"There is a single light of science, and to brighten it anywhere is to brighten it everywhere." -- attributed to Isaac Asimov
It doesn't matter much that Asimov probably didn't ever actually say that, because it is true -- it's true of science, and it's true of education more generally: it benefits everyone for anyone to be educated.
It benefits me, and everyone, to live in a well-educated society: I want everyone to get enough education to have an intellectual conversation with, to understand public good enough to e.g. get vaccinated against common diseases (barring genuine medical reasons not to), to (if they choose) advance science, technology, art, or literature to make life better for everyone.
Educating any person directly benefits me in a way that, say, healing, housing, or feeding a person does not.

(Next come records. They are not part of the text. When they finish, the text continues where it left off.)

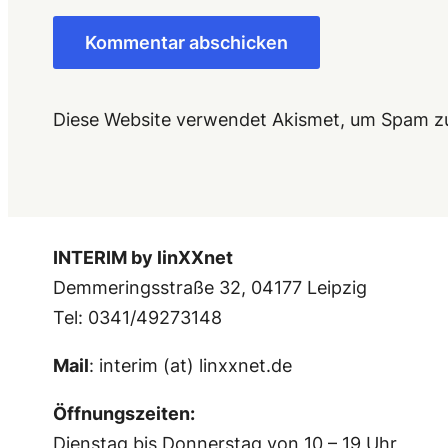
Diese Website verwendet Akismet, um Spam z
INTERIM by linXXnet
Demmeringsstraße 32, 04177 Leipzig
Tel: 0341/49273148
Mail
: interim (at) linxxnet.de
Öffnungszeiten:
Dienstag bis Donnerstag von 10 – 19 Uhr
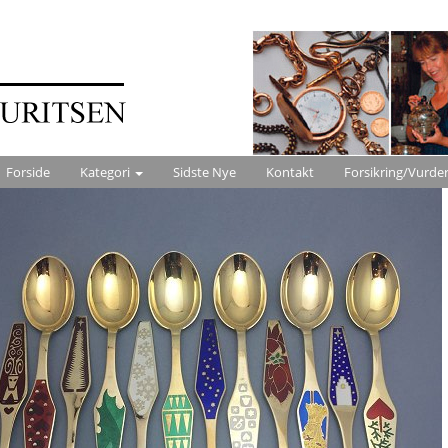
Forside
Kategori
Sidste Nye
Kontakt
Forsikring/Vurde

Healing, housing, and feeding everybody are, of course, objective goods; but educating everybody is both an objective good and a subjective good. It benefits a hypothetical me (in a Rawlsian veil-of-ignorance sort of way) for everyone to be healed, housed, and fed; it benefits actual, literal me for everyone to be educated. If I were a purely selfish person, I would still want to teach.
It may benefit me more for my neighbor in Buffalo to be educated than it does for my neighbor in, say, Lagos to be educated, but both benefit me. I'm not competing to make my students better than students in Lagos, I'm trying to make my students better than they were yesterday.
Education is not a race to the top, it's the proverbial rising tide that lifts all boats. If it were a race, it would be a race against the Blob -- I want to escape the Blob, but I also want you to escape the Blob, because if it eats you it becomes bigger and stronger and more of a threat to me.